Probably it would have been the highest-profile regularseason game for the Bills since their Super Bowl years in the early 1990s. Instead, the defending AFC East champions will open the season at home three days later — on Sunday, Sept. 12 at 1 p.m. EDT — against the Pittsburgh Steelers, the defending AFC North champs.
The Bills' 48-year-old home has been renamed Highmark Stadium.
OTHER TAKEAWAYS
The Sunday-nighter in Week 5, Oct. 10, pits Buffalo at Kansas City in a rematch of January's AFC title game. That's Canadian Thanksgiving weekend, thank'ya very much.
There will be only two London games this season, both at London's Tottenham Hotspur Stadium: New York Jets `at' Atlanta on Sunday, Oct. 10 and Miami `at' Jacksonville seven days later. Both games start at 9:30 a.m. EDT.
The U.S. Thanksgiving Day triple-header on Thursday, Nov. 25 features Chicago at Detroit, followed by Las Vegas at Dallas, then Buffalo at New Orleans.
Brady is back on Buffalo's schedule.
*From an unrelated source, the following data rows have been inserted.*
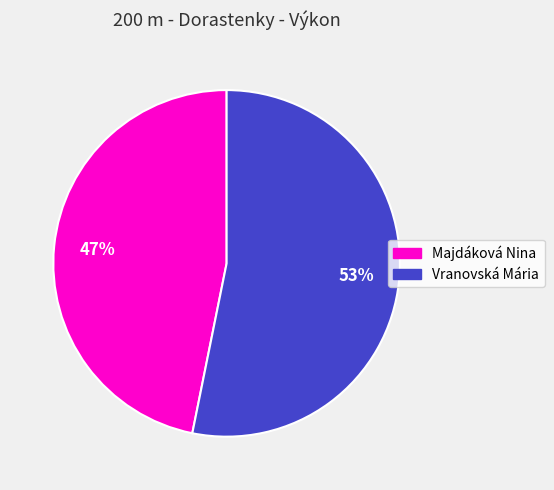

Approximately how many times larger is the value at Vranovská Mária compared to Majdáková Nina?

1.1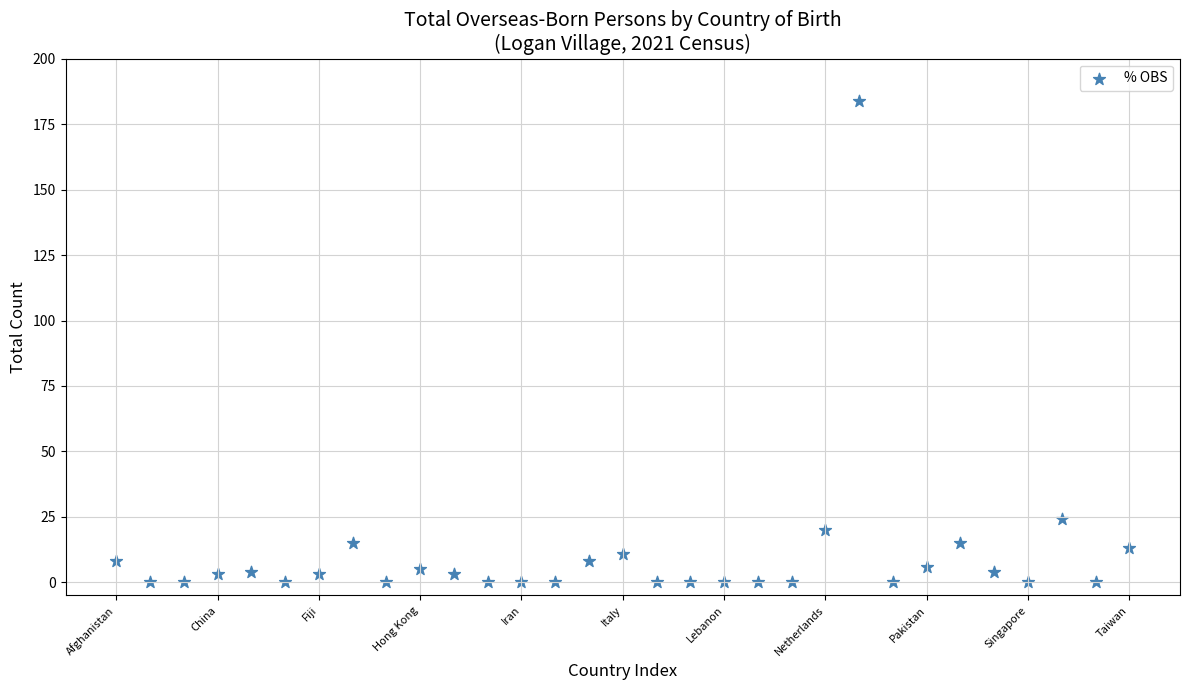

What Y value in the scatter plot is closest to 92?

24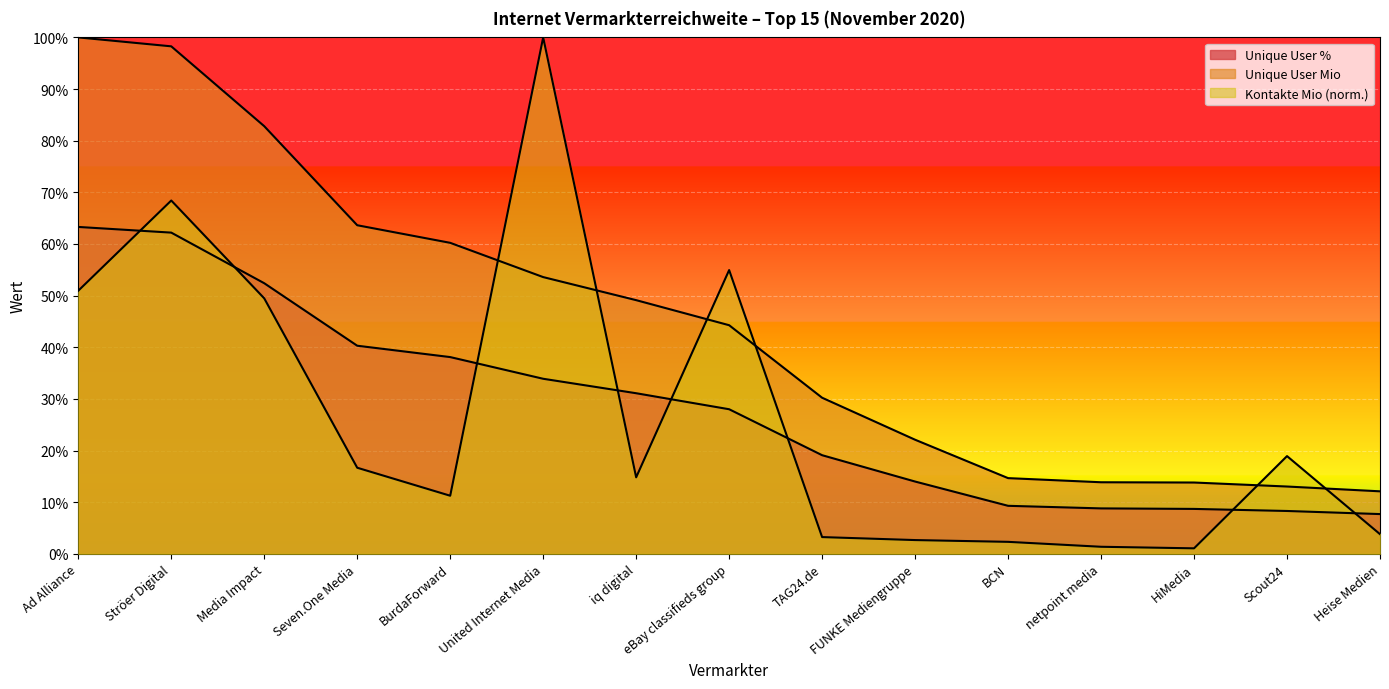

What is the approximate value of Kontakte Mio at BCN?

2.3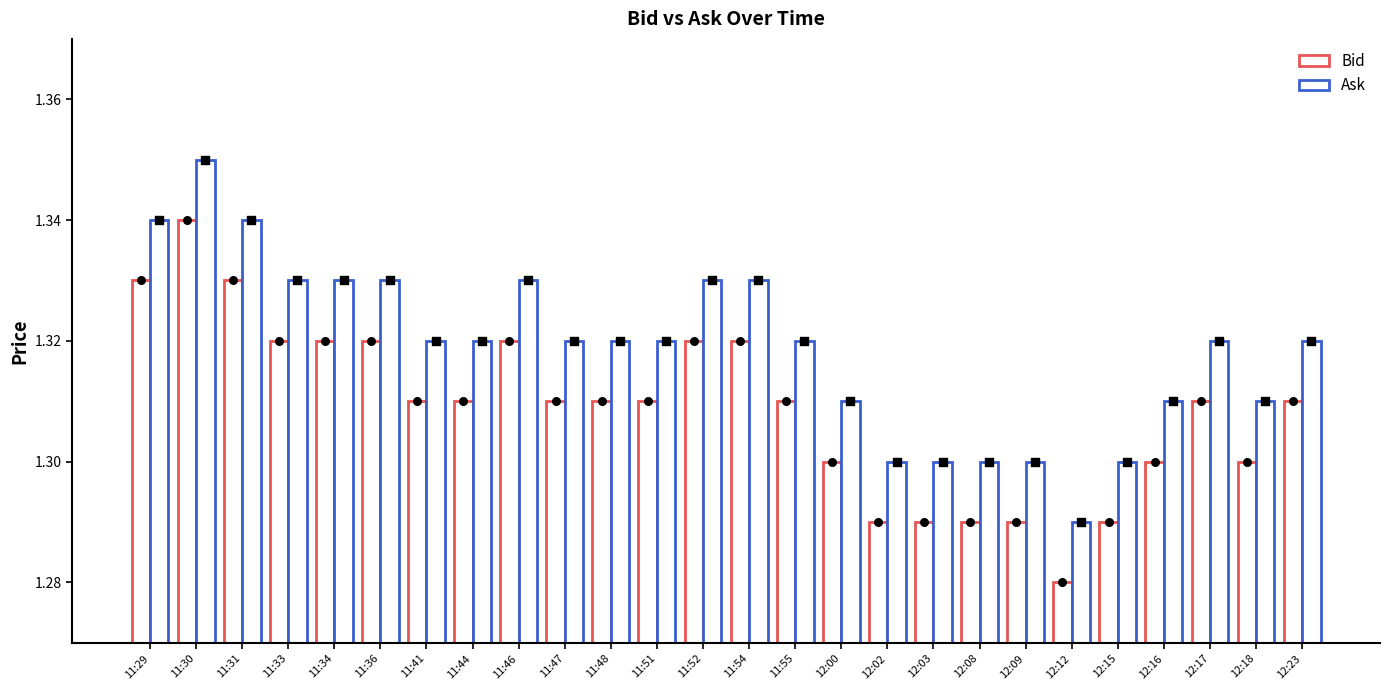

Which series reaches the maximum Y coordinate?

Ask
The Bills visit the Bucs on Dec. 12. Maybe that venue will help them, because the only Bills starting QB this century who has had more career victories in Buffalo than visiting Brady (16, all with AFC East rival New England) is current starter Josh Allen (18, plus two playoff wins).
The NFL lists five potential matchups for two games on Saturday, Dec. 18: Carolina at Buffalo, Las Vegas at Cleveland, New England at Indianapolis, Jets at Miami and Washington at Philadelphia. The three reject games will be slotted into the Sunday, Dec. 19 lineup.
There's a Thursday night game on Dec. 23 but no Christmas Eve game. Christmas Day falls on a Saturday this year, and NFL schedule-makers are gifting us with an NFL doubleheader to justify ignoring the fam' for the last half of the day: Cleveland at Green Bay (4:30 p.m. EST) followed by Indianapolis at Arizona (8:15 p.m. EST). And there'll be no point joining the spouse on a Boxing Day shopping spree, as there will be 12 games that Sunday, with Miami at New Orleans a day later on Monday night.
The Browns and Steelers are the final combatants this season on Monday Night Football, Jan. 2.
The Ravens play one home game before Canadian Thanksgiving: the Chiefs, on Week 2, Sunday night. Then they don't play on the road again until Nov. 11. Baltimore's three early road foes: Las Vegas, Detroit, Denver. Not a bad first couple months at all.
The Steelers sure will earn it if it reaches the playoffs this season, with a weakened, cap-crunched roster. They finish as follows in December/January: vs. Baltimore, at Minnesota on a Thursday, vs. Tennessee, at Kansas City, vs. Cleveland and at Baltimore. The Steelers also have the league's most difficult scheduled based on opponents' 2020 records: .574 win percentage. Ouch.
The Rams play host to Detroit on Oct. 24. Meaning new L.A. QB Matthew Stafford faces his old Lions team, and new Detroit QB Jared Goff faces his old Rams team. “It's an organization I care an awful lot about,” Stafford told NFL Network on Wednesday night. Perhaps the most unfair scheduling quirk of all has the Seattle Seahawks playing on Sunday, Oct. 3 at division rival San Francisco, then flying home and having to prepare on a short week for another top division rival, the Rams, on Thursday, Oct. 7. That just isn't right.